Figure 2 (click to enlarge)

Figure 3 (click to enlarge)

Figure 2. Abdominal CT scan without contrast showing a voluminous (11.5×9.5×12.5 cm) and patchy right kidney (red arrows) suspicious for acute renal haemorrhage (panel A, axial view; panel B, coronal view)
Figure 3. Enhanced-contrast abdominal CT scan showing a right perirenal subcapsular haematoma (9×9.5 cm on the axial plane (A), and 12 cm of cranial-caudal extension (B)), without signs of active bleeding (red arrows)

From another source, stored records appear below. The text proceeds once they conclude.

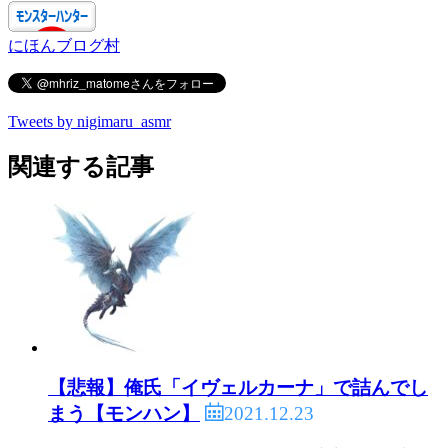
にほんブログ村
Tweets by nigimaru_asmr
関連する記事
【悲報】俺氏「イヴェルカーナ」で詰んでし
2021.12.23
まう【モンハン】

Table 1 (click to enlarge)

Table 1. The patient’s laboratory findings at admission, during recovery in the Intermediate Care Unit (IMCU) and at discharge. Abnormal values are in red. ALT, alanine transaminase; AST, aspartate transaminase; CK, creatine kinase; INR, international normalized ratio; LDH, lactate dehydrogenase; ND, not determined.

DISCUSSION

The management of WS can be difficult, particularly in anticoagulated patients. First, clinicians should identify the aetiology of the spontaneous renal haematoma, and second, they need to define the management strategy. In the emergency room, PoCUS is useful for the evaluation of acute flank pain, but an emergent abdominal CT scan is mandatory if the patient presents haemodynamic instability with hypotension. Overall, the main cause of WS is neoplasms [4] (57–63%), most frequently angiomyolipomas (AML), followed by renal cell carcinomas (RCC). AML are benign renal tumours, clinically asymptomatic in most cases, although the larger ones (>4 cm) may have a high risk of bleeding. RCC are less common but are malignant [5]. In case of tumour, enhanced-contrast CT scan of the abdomen is the gold standard to identify the cause of haemorrhage and active bleeding [6]. Vascular diseases, infections, coagulopathies and cyst rupture must always be investigated and excluded [6]. Some cases are idiopathic but are probably due to the rupture of small cysts or a small extrarenal vessel, infection, inflammation or passed calculi. High risk pre-existing clinical conditions for WS are diabetes mellitus, hypertension, end-stage renal disease, a history of urinary tract infections, especially pyelonephritis, and renal cystic disease. The management of WS depends on the presence of active bleeding as well as the patient’s haemodynamic status. When active extravasation is detected on imaging, angiography and embolization are the preferred approach, with partial or radical nephrectomy reserved for neoplastic causes or refractory bleeding [7]. In all other cases, conservative treatment, based on early volume resuscitation with intravenous fluids and blood transfusion, immediate reversal of anticoagulation, pain control and antibiotics, associated with serial PoCUS and/or CT scanning is a reasonable option, as reported in our case [8].
In conclusion, clinicians should always consider WS in a patient with acute flank pain who develops unexplained haemodynamic instability and/or a drop in haemoglobin. If WS is suspected, a contrast-enhanced CT scan of the abdomen should be undertaken without delay and as reported in our case, conservative management with follow-up imaging can be a good strategy to avoid unnecessary surgery.